Старика мы довезли до порога его домика, душевно простились.
— Старожителям сейчас сложно, — нарушил молчание шофер, когда мы уже отъехали километров пятьдесят от дома дорожного мастера. — Уехал человек всего на триста дней и ночей, а вернулся — и чуть в родных сопках не заплутался!
И я подумал: бедная литературная традиция! Ведь теперь если старожилы чего и не помнят, то не по своей вине. Разве прежде переносили с места на место, как мебель, древние сопки? Разве раньше взлетали спутники, расщеплялся атом? Что ж, чем больше в мире совершается хороших, добрых дел, которых «не упомнят старожилы», тем отраднее.
Это значит, что и сами старики живут лучше, чем прежде.
СОРОК ОДНА УЛЫБКА
ВМЕСТО ВВЕДЕНИЯ
В наш век, век стремительного технического прогресса наука каждодневно одаривает человечество различными новинками. Уже кое-где стада пасутся электропастухами, скоро, видимо, чемпион мира по шахматам не решится всерьез сразиться с электронно-вычислительной машиной, потому что поставить ей мат (не прибегая к порче приборов) станет невозможно, а бухгалтеры, взирая на спутники, бороздящие небо вдоль и поперек, уже сейчас прикидывают в уме, сколько суточных им придется выплачивать первым командированным на Луну.
Технология писательского труда тоже шагнула вперед. Некоторые мои собратья по профессии, например, сменили авторучку и пишущую машинку на магнитофон. Включают его, диктуют поэму, сценарий, повесть, а когда творческий процесс прерывается (или очередным совещанием в Союзе писателей, или из-за того, что автор охрипнет), то приходит стенографистка и переписывает с пленки к себе в тетрадь все надиктованное.
Просто не верится, что еще каких-нибудь сто лет назад многие русские литераторы писали гусиными перьями! И, несмотря на такую отсталую технику, писали неплохо: кое-кто попал в хрестоматии, а некоторые даже в классики.
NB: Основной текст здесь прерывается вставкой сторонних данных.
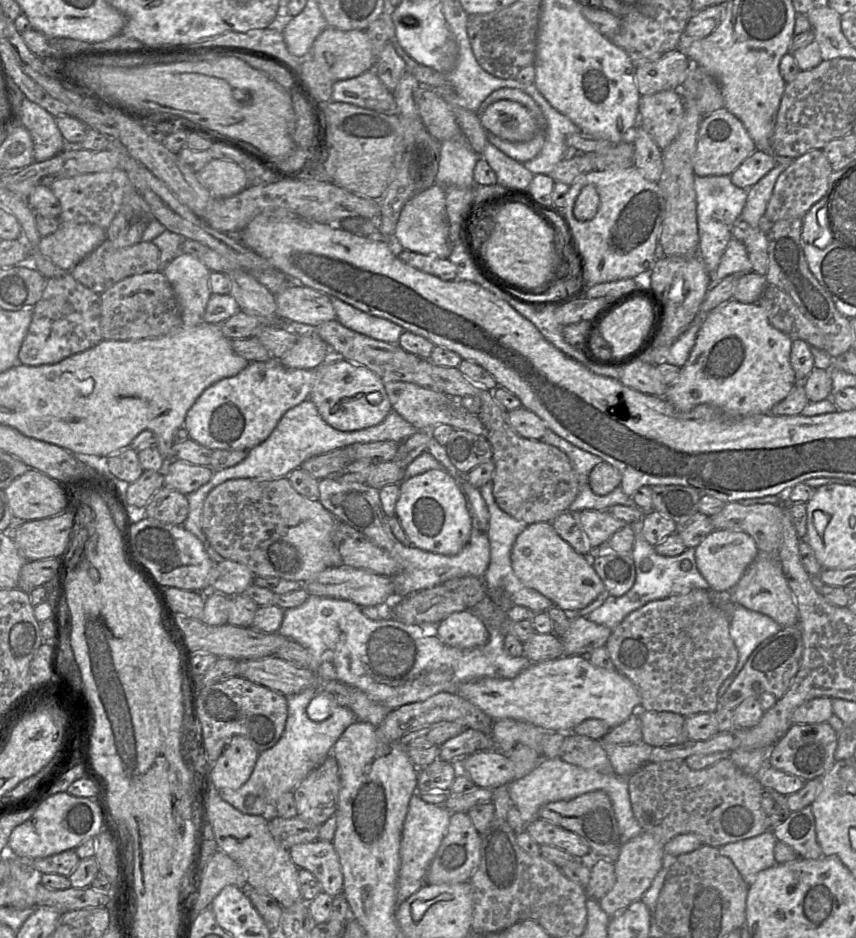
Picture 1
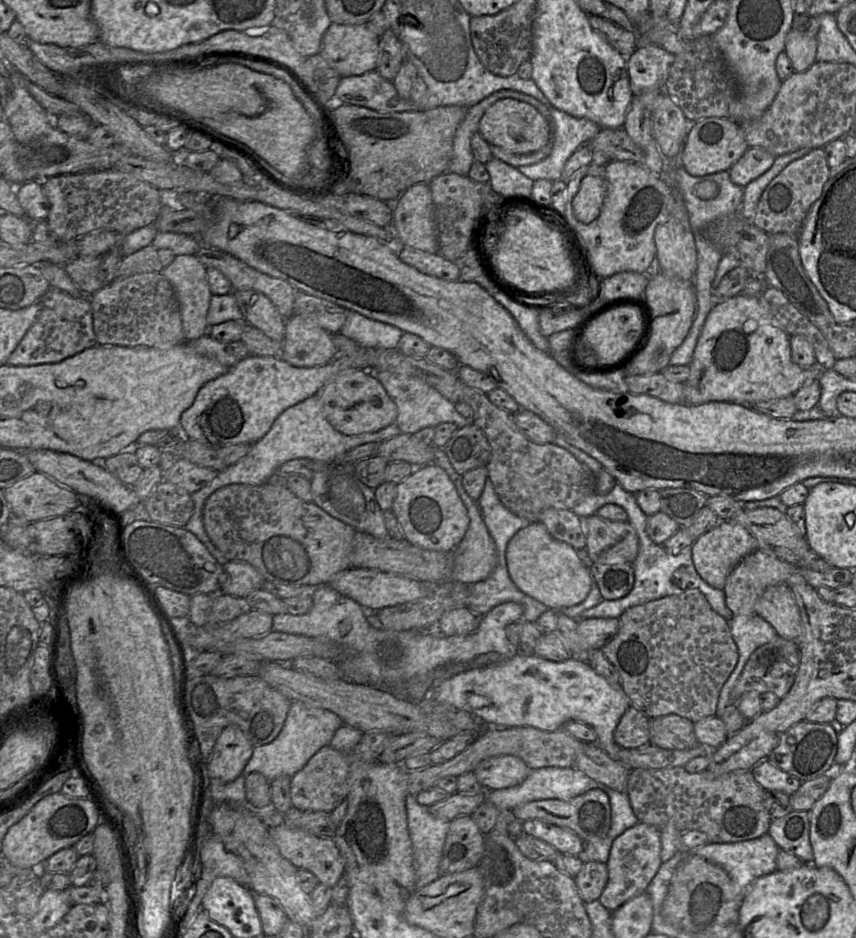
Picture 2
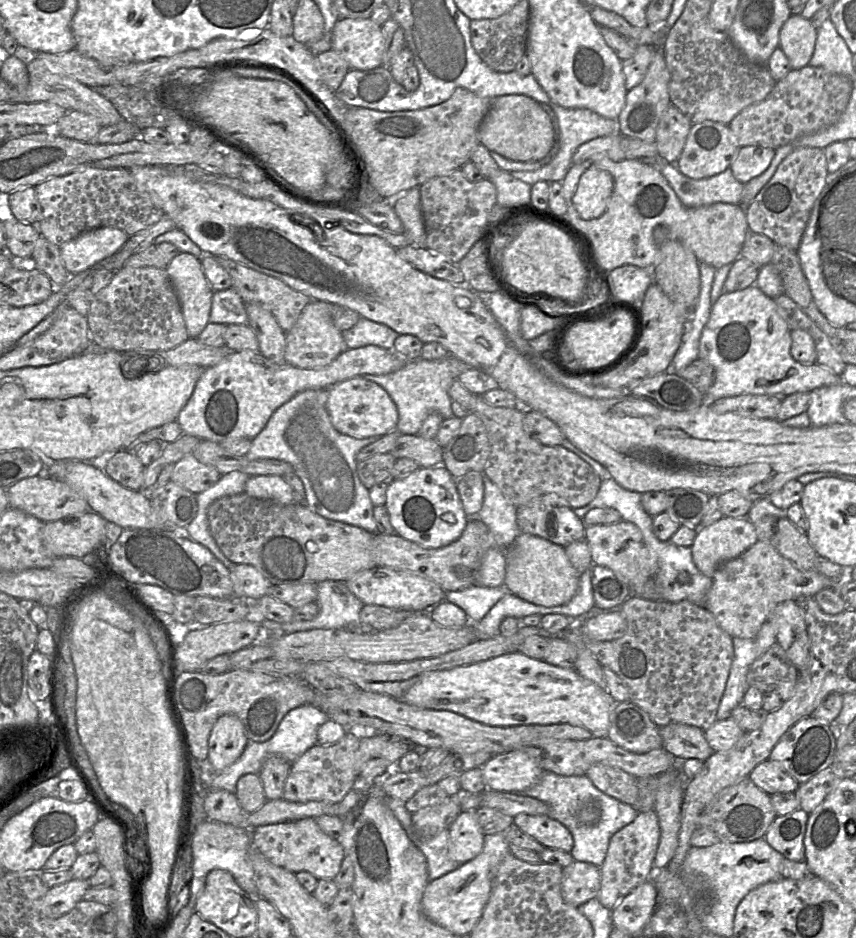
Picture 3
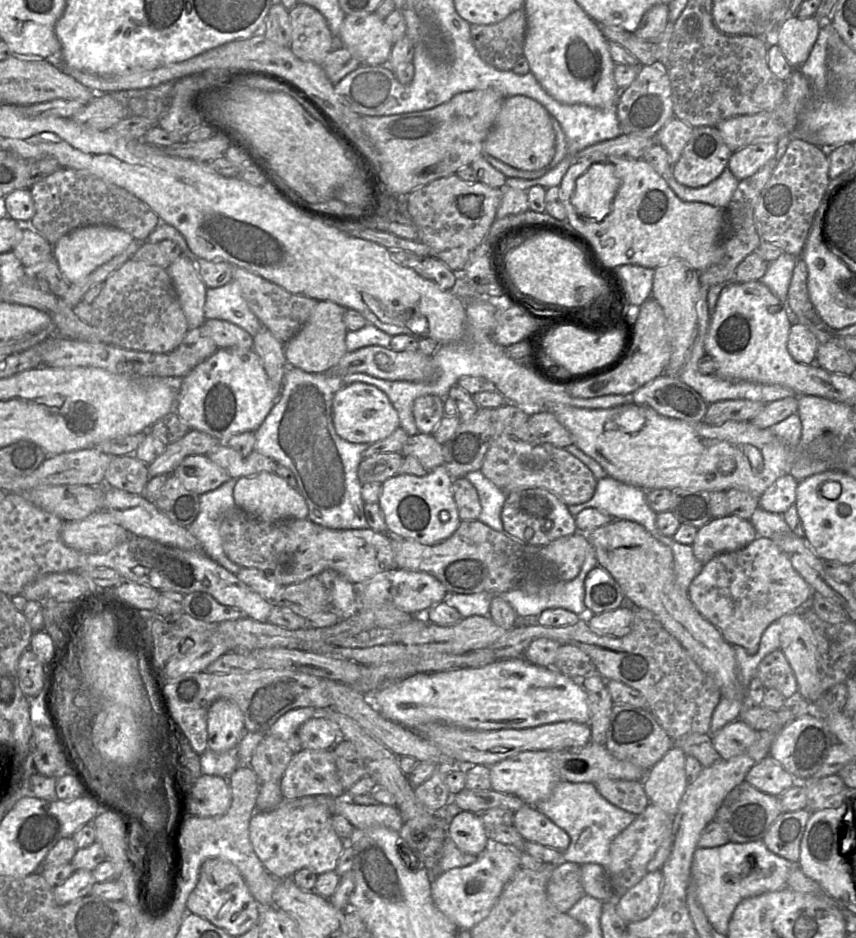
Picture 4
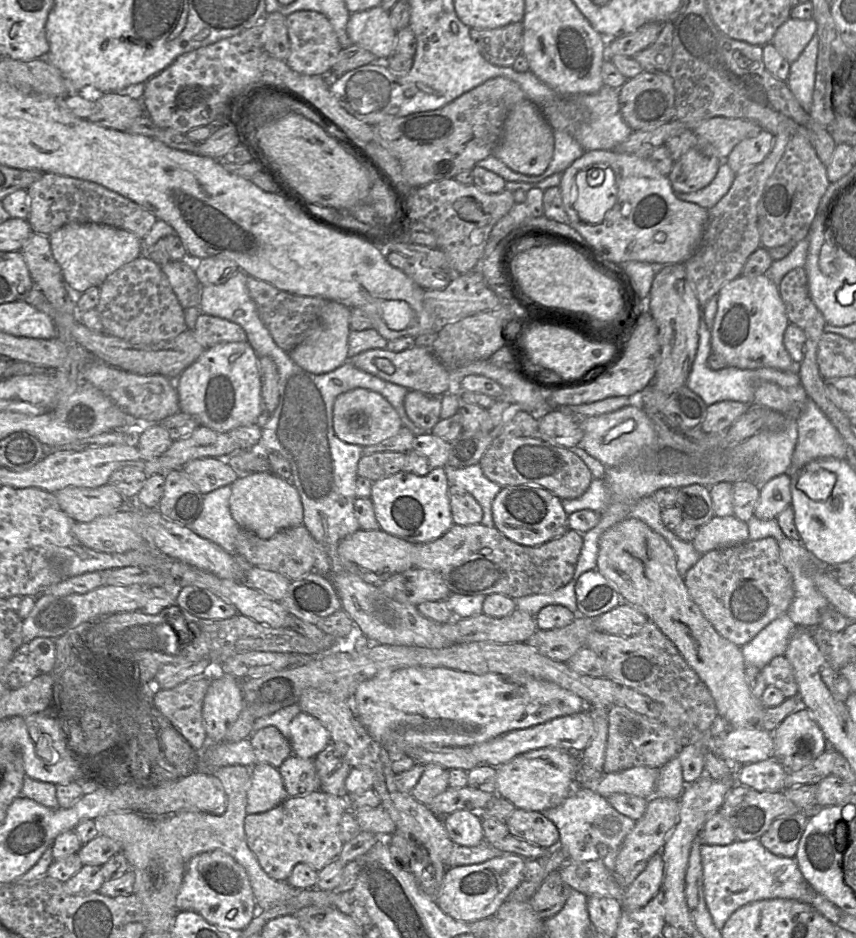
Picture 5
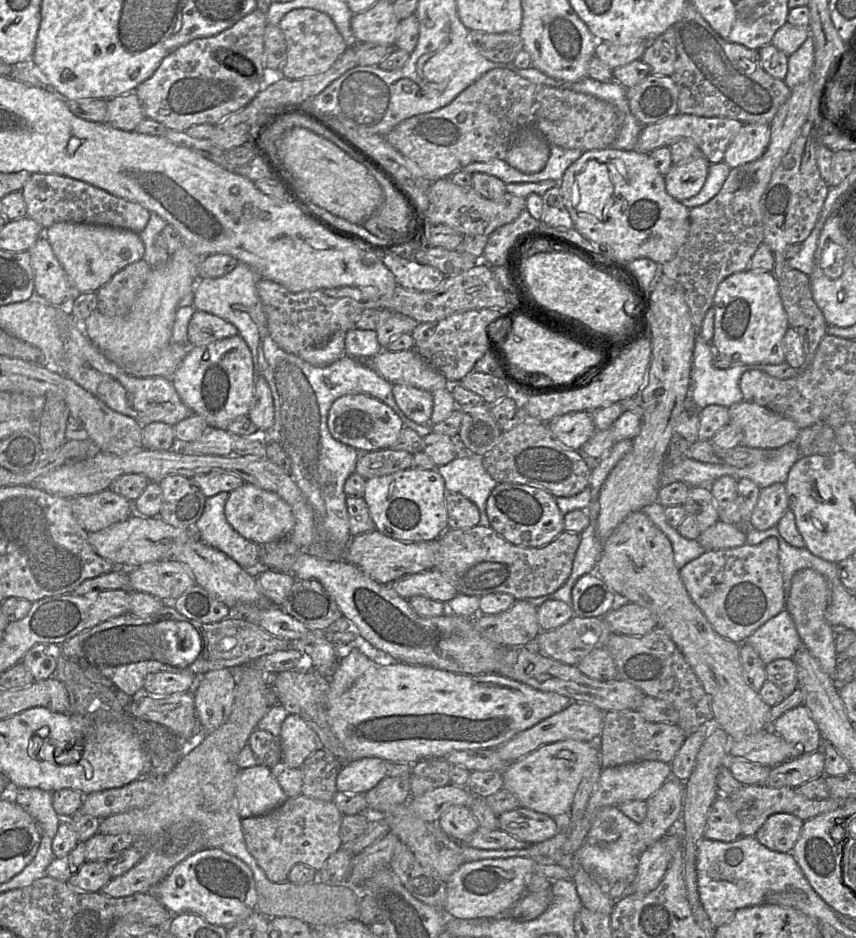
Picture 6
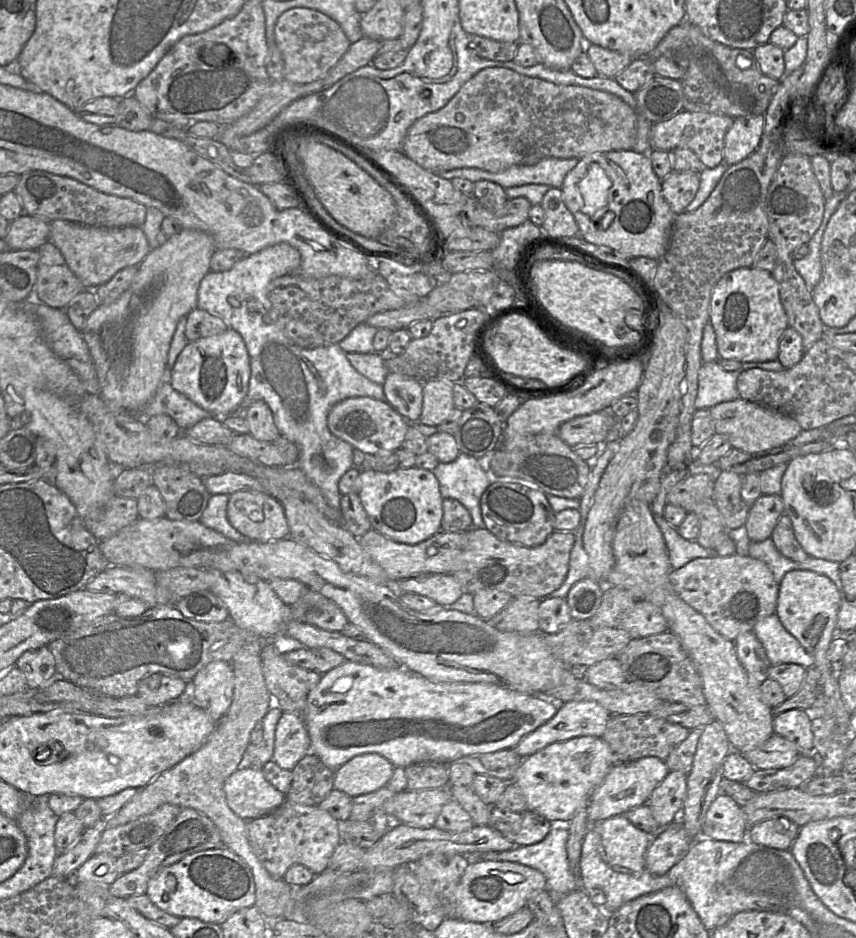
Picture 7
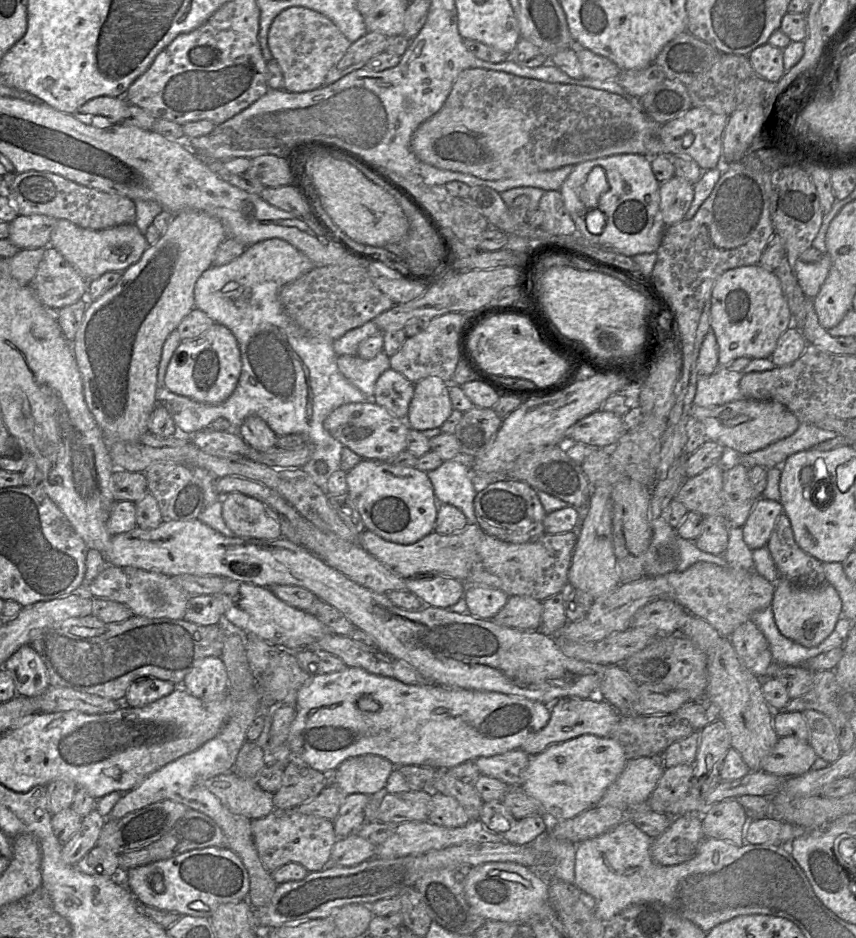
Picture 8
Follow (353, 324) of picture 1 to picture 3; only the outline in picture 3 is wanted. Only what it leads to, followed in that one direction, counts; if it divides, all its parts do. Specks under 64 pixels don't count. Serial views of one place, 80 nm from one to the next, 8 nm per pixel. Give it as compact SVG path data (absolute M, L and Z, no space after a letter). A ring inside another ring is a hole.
M360 317L359 321L351 329L343 331L342 335L348 349L376 345L393 350L394 342L400 334L385 324Z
Я лично пишу, используя технику конца XIX — начала XX века: стальным пером или карандашами. К помощи «самопишущей» ручки прибегаю лишь в тех случаях, когда приходится браться за записную книжку: в поезде, самолете, на ходу.
Записная книжка — как молот рабочего, как серп крестьянина — может служить символом журналистского труда. Каждый раз, когда, приехав куда-нибудь, открываешь записную книжку, испытываешь волнение Колумба, открывающего Америку.
Каждая страница записи — это что-то новое, занимательное, необычное. Любая запись таит в себе сотни скрытых возможностей: она в дальнейшем может стать романом или очерком, рассказом или пьесой.
К записной книжке журналист и литератор относятся с нежностью. И не зря: она всегда в деле, всегда на переднем крае. На ее долю достается самая трудная и самая неблагодарная часть работы. Она, как рюкзак геолога, постоянно набита образцами и пробами. Ведь недаром говорят старые журналисты: «На память надейся, а блокнот не закрывай. Не запишешь — не вспомнишь, не вспомнишь — не напишешь».